→ **Selected excerpt**:

Posted by chet on February 15, 2006 at 9:56 AM EST

What I Like About Mustang

I've written about Mustang a few times already, but I thought I'd take the opportunity of the Mustang Beta Release to wax poetic about some of my favorite features in the release. This view is most certainly skewed, biased, and even subjective; there are a lot of cool things in the platform, but I specifically wanted to talk about the stuff that strikes my personal fancy, either selfishly because I had a hand in the feature or because I've used it already or look forward to using it someday (when I get time to write all the code I haven't gotten to yet).

My Favorite Features

If someone accosted me in the street, shoved a very large weapon in my face, and screamed “Tell me your favorite Mustang feature! Now!”, there would be no hesitation; I'd pass out.

But when I woke up, I'd definitely say...

→ **Tasks and exercises**:
(a) Write out the post about Mustang word for word, from "Posted by chet" to "gotten to yet).".
(b) For each statement, say whether the post about Mustang supports it. Answer yes or no and quote the words from the post that decide it. (i) The post was published on February 15, 2006. (ii) The author calls the view in the post objective. (iii) If threatened in the street, the author would name a favorite feature without hesitation.
(c) Continue the post about Mustang from the last sentence shown.
The material after this point is separate from the post about Mustang.

→ **Input data**:
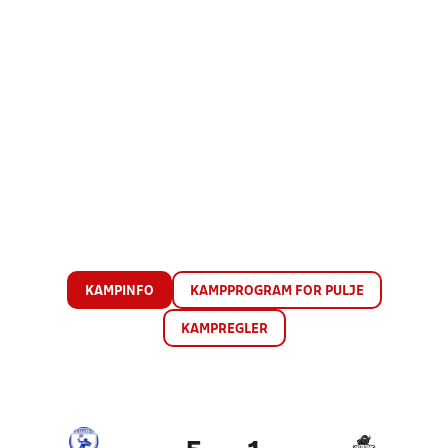
KAMPINFO
KAMPPROGRAM FOR PULJE
KAMPREGLER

→ **Task results**:
(a)
Posted by chet on February 15, 2006 at 9:56 AM EST

What I Like About Mustang

I've written about Mustang a few times already, but I thought I'd take the opportunity of the Mustang Beta Release to wax poetic about some of my favorite features in the release. This view is most certainly skewed, biased, and even subjective; there are a lot of cool things in the platform, but I specifically wanted to talk about the stuff that strikes my personal fancy, either selfishly because I had a hand in the feature or because I've used it already or look forward to using it someday (when I get time to write all the code I haven't gotten to yet).

(b) (i) Yes: "Posted by chet on February 15, 2006 at 9:56 AM EST". (ii) No: "This view is most certainly skewed, biased, and even subjective". (iii) No: "there would be no hesitation; I'd pass out."

(c)
Gray Rect Fix: This Swing feature is not only inherently cool from a graphics perspective, but it has the double advantages of real and perceived performance improvements. Real performance improvements kick in when Swing applications no longer need to repaint the GUI due to some invalidation on the screen; they simply copy the persistent back buffer to the screen. Perceived performance improvements, often more important than the real ones, are in the way that Swing windows are automatically updated from the back buffer instead of going through an erase/update cycle; even if the update cycle takes an insiginficant amount of time, the fact that the user did not see an erase (the gray rect) followed by the update is huge. Now, the “gray rect” erasure is replaced by a simple copy of the back buffer contents. This is one of the last holdouts of the tired old “Swing is slow” reputation; because it looked different than typical native applications during the erase/update cycle, users would interpret this as being slower. Now we're on a par with native applications (even faster in some situations, as many native applications don't do anything as sophisticated as double-buffering, and suffer flashing and slower updates as a result).

Faster, cleaner, more elegant, and cooler; how could you get a better feature than this?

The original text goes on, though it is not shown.